Surging Power And Searing Heat Maxing Grid

Todd Moses
July 2, 2024

Authorities are warning of extreme health and wildfire risks across California this week.

Inputs that matter: "This is just a long-duration heat event that will provide little to no overnight [temperature] relief," said Antoinette Serrato, a National Weather Service meteorologist in Hanford, Calif.

  • She said that the heat wave is expected to bring dangerous temperatures through the Fourth of July holiday and into early next week in many areas, particularly across Northern California, the Central Valley, and southwestern deserts.
  • "This will be a statewide heat event, and it may last quite a long time — beginning July 1 and perhaps not meaningfully receding until July 8 [or] 9 (or even later in some spots)," UCLA climate scientist Daniel Swain wrote in a blog post-Sunday.

The opportunity: Pacific Gas & Electric Co., the state's largest utility, announced that power cuts were likely for Tuesday and Wednesday in some Northern California counties "due to high winds and dry conditions," part of its safety shutoff program that aims to reduce the chance for accidental fire ignitions.

  • "Right now, it has the potential to affect 12,000 customers in eight counties and two tribal areas," said Denny Boyles, a PG&E spokesperson.
  • "A combination of strong wind, low relative humidity, and hot temperatures can contribute to extreme fire behavior," the National Weather Service wrote in its red flag warning for the Sacramento Valley and North Bay interior mountains, lasting from Monday night through Wednesday.

Zoom in: The state of Texas plans to double a state fund for expanding the power grid, as electricity demand is expected to nearly double over the next six years.

  • Gov.

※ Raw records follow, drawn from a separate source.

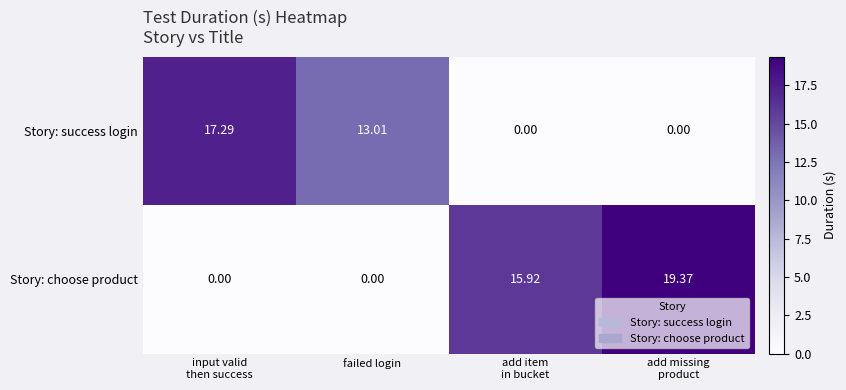

At failed login, list the series in order from smallest to largest.

Story: choose product, Story: success login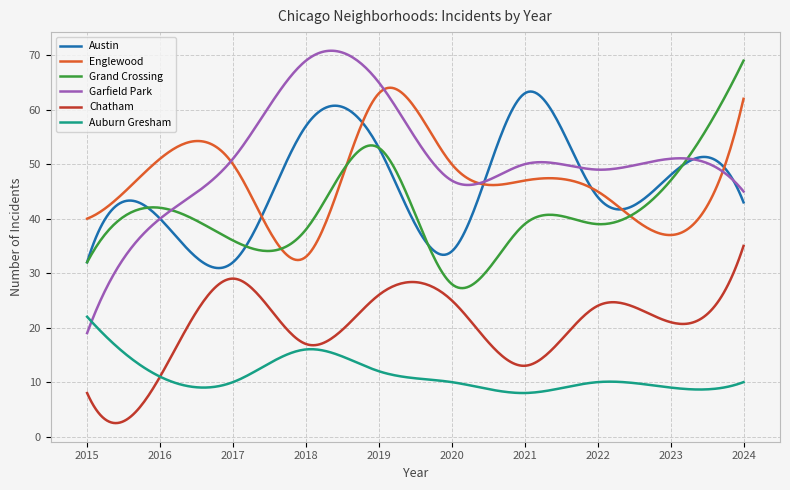

How many distinct data groups are displayed?

6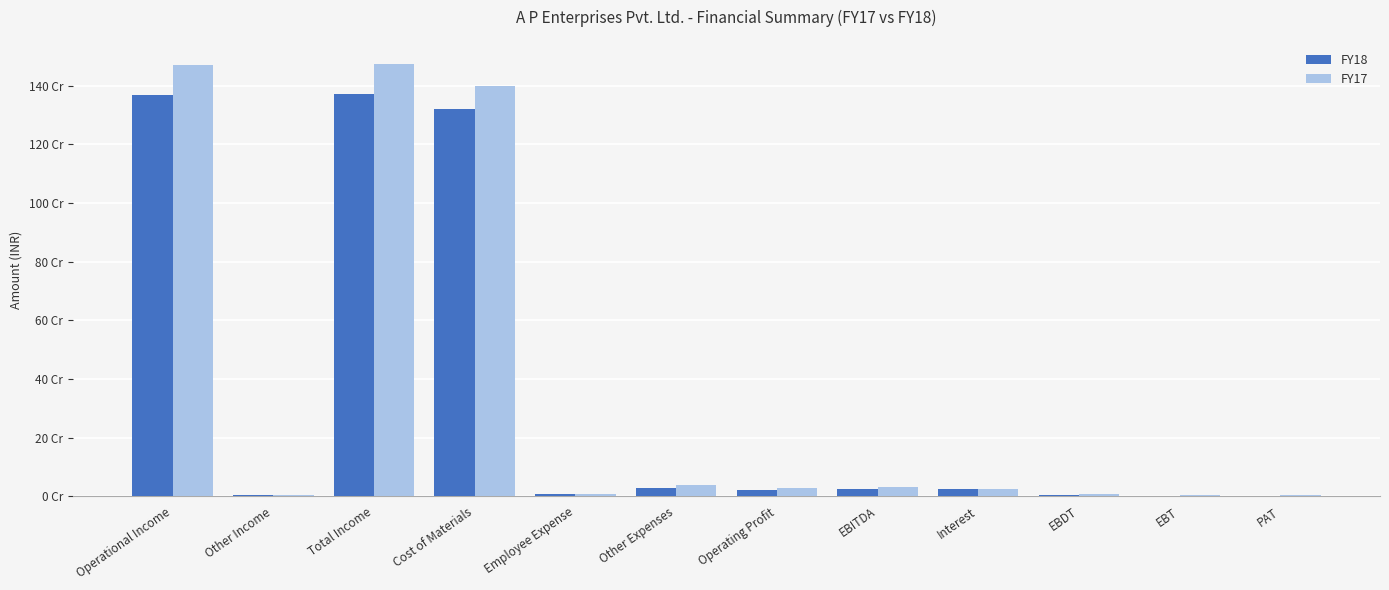

What is the label of the 5th bar from the right?

EBITDA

Greg Abbott and Lt. Gov. Dan Patrick announced Monday that the state will seek to boost the Texas Energy Fund from $5 billion to $10 billion.
  • The announcement comes soon after a new prediction by the state's primary grid operator that said electricity needs will surge in the coming years.
  • The Electric Reliability Council of Texas estimated that by 2030, the state's main power grid would have to supply nearly double the current amount of power.

Between the lines: If we continue on our current course, energy demand in the U.S. will exceed supply in just a few years.

  • Grid operators, including PJM, the nation's largest, began sounding the alarm more than a year ago.
  • Meanwhile, the Clean Power Plan 2.0 requires existing coal-fired and new baseload natural gas-fired power plants to eliminate virtually all carbon emissions by 2032.
  • If a plant cannot comply with these requirements, it must shut down.

Follow the money: In Europe, Siemens Energy plans to recruit more than 10,000 employees as it invests 1.2 billion euros ($1.29 billion) in its electricity grid business over the next six years amid a surge in demand for power, a company executive said on Tuesday.

  • "In the next 15 years, we will see global investments in the grid as large as those made in the last 150 years," said Tim Holt, head of Grid Technologies.
  • "We want to participate in this boom," he said.